By Catholic Review Staff
The Maryland Catholic Conference said that President Barack Obama’s May 9 statement in support of same-sex marriage “does not change anything on the substance of the issue” in Maryland.
The MCC is currently working with the Maryland Marriage Alliance to put the state’s same-sex marriage law to popular vote in the fall.
“For us in Maryland, the vote on marriage this November has nothing to do with politics,” said MCC Executive Director Mary Ellen Russell in a written statement May 9. “It will be a vote on the issue of marriage itself.”
Russell noted that marriage pre-dates Democrats and Republicans and the Electoral College.

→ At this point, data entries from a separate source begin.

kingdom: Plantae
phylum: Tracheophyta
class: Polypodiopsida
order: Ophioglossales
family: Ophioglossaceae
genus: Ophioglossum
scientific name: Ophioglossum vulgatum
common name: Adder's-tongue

“The definition of marriage is not a matter of politics,” she added. “It is a matter of values and the foundation of society and family.”
The statement said the MCC is “confident that Marylanders will join voters – now in 32 other states – in upholding marriage as between one man and one woman,” she said.

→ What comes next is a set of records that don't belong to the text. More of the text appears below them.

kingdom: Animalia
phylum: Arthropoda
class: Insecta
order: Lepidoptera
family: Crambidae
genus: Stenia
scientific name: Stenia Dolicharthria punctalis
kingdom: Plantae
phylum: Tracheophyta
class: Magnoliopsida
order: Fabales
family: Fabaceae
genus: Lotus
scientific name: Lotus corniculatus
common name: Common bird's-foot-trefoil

The MCC advocates for the public policy positions of the state’s Catholic bishops.
Obama told ABC News May 9 that his position on same-sex marriage has evolved over time and that he had “concluded that for me personally, it is important for me to go ahead and affirm that I think same-sex couples should be able to get married.”
The Maryland Marriage Alliance announced May 2 that a petition to put the state’s new same-sex marriage law to popular vote has collected more than 30,000 voter signatures, marking the drive’s halfway point.
Nearly 56,000 valid signatures are needed by June 30 to add the measure as a referendum to the November ballot, with half due May 31 to the Maryland State Board of Elections.
In February, The Maryland General Assembly passed a bill changing the state’s definition of marriage, making it legal for same-sex couples to wed. Gov. Martin J. O’Malley signed the measure into law March 1. It is scheduled to take effect next year.
Obama spoke in support of same-sex marriage one day after North Carolina voters approved an amendment to the state’s constitution to define marriage as a union between one man and one woman.